(Reuters Health) - While the number of Americans getting drug treatment for opioid addiction is on the rise, a new study suggests that gains may be concentrated among white patients and people who can pay cash or have private health insurance.
Researchers examined nationwide survey data on clinic visits for opioid addiction from 2004 to 2015. Their analysis focused on patients receiving prescriptions for buprenorphine, one of three drugs typically used to treat patients with opioid use disorder.
During the decade-long study period, the proportion of visits when patients got buprenorphine prescriptions rose from 0.04 to 0.36 percent, representing 13.4 million visits from 2012 to 2015, researchers report in JAMA Psychiatry.
Over this period, the proportion of patients who were “self-pay,” meaning they had no insurance for the visits, surged - accounting for more than one-third of patients during the final four years of the study.
After accounting for insurance status and other factors that can impact access to drug addiction treatment, black patients were 77 percent less like to receive buprenorphine prescriptions than white people.
Some of this disparity may be due to buprenorphine being prescribed more often at primary care clinics in more affluent communities with more white and insured residents, said lead study author Dr. Pooja Lagisetty of the University of Michigan School of Medicine in Ann Arbor.
Buprenorphine can lead to breathing problems and other side effects, but it has fewer side effects than methadone, an alternative that is more often available in low-income communities. Buprenorphine has a lower risk of abuse and addiction than methadone, previous studies have found.
And, buprenorphine “can be prescribed in a regular clinic with options for refills,” Lagisetty said by email. “This helps patients be treated in a non-stigmatized environment.”

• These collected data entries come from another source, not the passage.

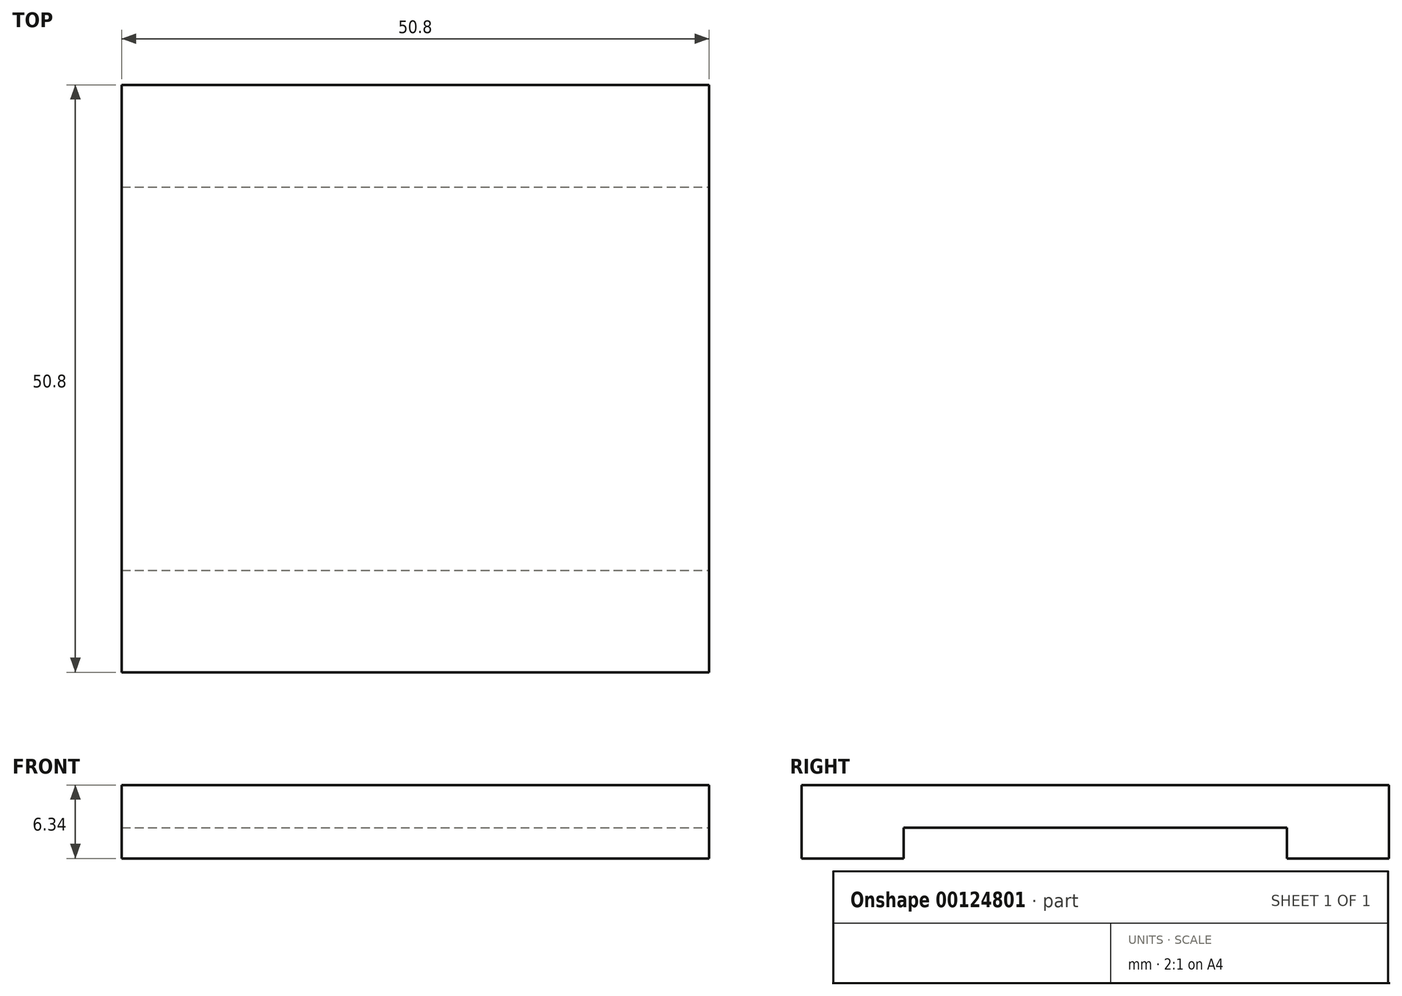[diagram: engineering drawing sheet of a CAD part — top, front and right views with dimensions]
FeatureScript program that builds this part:
annotation { "Feature Type Name" : "Feature", "Feature Type Description" : "" }
export const myFeature = defineFeature(function(context is Context, id is Id, definition is map)
    precondition{}
    {
        {
            var Q0;
            Q0=qCreatedBy(makeId("Top.planeOp"),FACE);
            var sketch = newSketch(context, id + "F0", { "sketchPlane" : qUnion([Q0])});
            skLineSegment(sketch, "E0.bottom", {"start": v(-26, 25.4) * mm, "end": v(24.8, 25.4) * mm});
            skLineSegment(sketch, "E0.top", {"start": v(-26, -25.4) * mm, "end": v(24.8, -25.4) * mm});
            skLineSegment(sketch, "E0.left", {"start": v(-26, 25.4) * mm, "end": v(-26, -25.4) * mm});
            skLineSegment(sketch, "E0.right", {"start": v(24.8, 25.4) * mm, "end": v(24.8, -25.4) * mm});
            skSolve(sketch);
        }
        {
            var Q0;
            Q0=makeQuery(id+"F0.imprint","IMPRINT",FACE,{"disambiguationData":[TD([[makeQuery(id+"F0.imprint","IMPRINT",EDGE,{"derivedFrom":sQuery(id+"F0.wireOp",EDGE,"E0.bottom")}),-1.0]])]});
            extrude(context, id + "F1", {"entities" : qUnion([Q0]), "endBound" : BoundingType.SYMMETRIC, "depth" : 6.35 * mm});
        }
        {
            var Q0;
            Q0=makeQuery(id+"F1.opExtrude","CAP_FACE",FACE,{"disambiguationData":[OSD([sQuery(id+"F0.wireOp",EDGE,"E0.bottom"),sQuery(id+"F0.wireOp",EDGE,"E0.top"),sQuery(id+"F0.wireOp",EDGE,"E0.left"),sQuery(id+"F0.wireOp",EDGE,"E0.right")])],"isStart":true});
            var sketch = newSketch(context, id + "F2", { "sketchPlane" : qUnion([Q0])});
            skLineSegment(sketch, "E1.bottom", {"start": v(-26, 16.57) * mm, "end": v(24.8, 16.57) * mm});
            skLineSegment(sketch, "E1.top", {"start": v(-26, -16.57) * mm, "end": v(24.8, -16.57) * mm});
            skLineSegment(sketch, "E1.left", {"start": v(-26, 16.57) * mm, "end": v(-26, -16.57) * mm});
            skLineSegment(sketch, "E1.right", {"start": v(24.8, 16.57) * mm, "end": v(24.8, -16.57) * mm});
            skSolve(sketch);
        }
        {
            var Q0;
            Q0=makeQuery(id+"F2.imprint","IMPRINT",FACE,{"disambiguationData":[TD([[makeQuery(id+"F2.imprint","IMPRINT",EDGE,{"derivedFrom":sQuery(id+"F2.wireOp",EDGE,"E1.bottom")}),-1.0]])]});
            extrude(context, id + "F3", {"entities" : qUnion([Q0]), "operationType" : NewBodyOperationType.REMOVE, "oppositeDirection" : true, "depth" : 2.67 * mm});
        }
    });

While the study wasn’t a controlled experiment designed to determine whether or how specific factors might cause racial disparities in addiction treatment, “there may be a component of stigma around the medication that could be different in various racial/ethnic communities,” Lagisetty said.
It’s unclear from the study whether differences in treatment reflect differences in the proportion of white versus black Americans who are suffering from opioid addiction. But some previous research suggests that the prevalence of opioid misuse is similar for both black and white adults, impacting up to about one in 20 people, the study team writes.
“In standard doctors’ offices, when buprenorphine is offered, it’s more often to whites than blacks,” Dr. Stefan Kertesz of the University of Alabama at Birmingham School of Medicine and Birmingham Veterans Affairs Medical Center told Reuters Health by email.
“The results could suggest that the kind of whites who have opioid addiction are just a bit more likely to turn up with that problem in a doctor’s office, while blacks might be a bit less likely to use standard doctor’s offices for that problem,” said Kertesz, who has studied drug policy and opioids but wasn’t involved in the study.
“Blacks with opioid problems have been more concentrated in cities, are often somewhat older, and have been making more use of specialized addiction treatment programs in urban centers,” Kertesz added. “In specialty addiction treatment settings, blacks are actually more likely to receive medication than whites in those same centers.”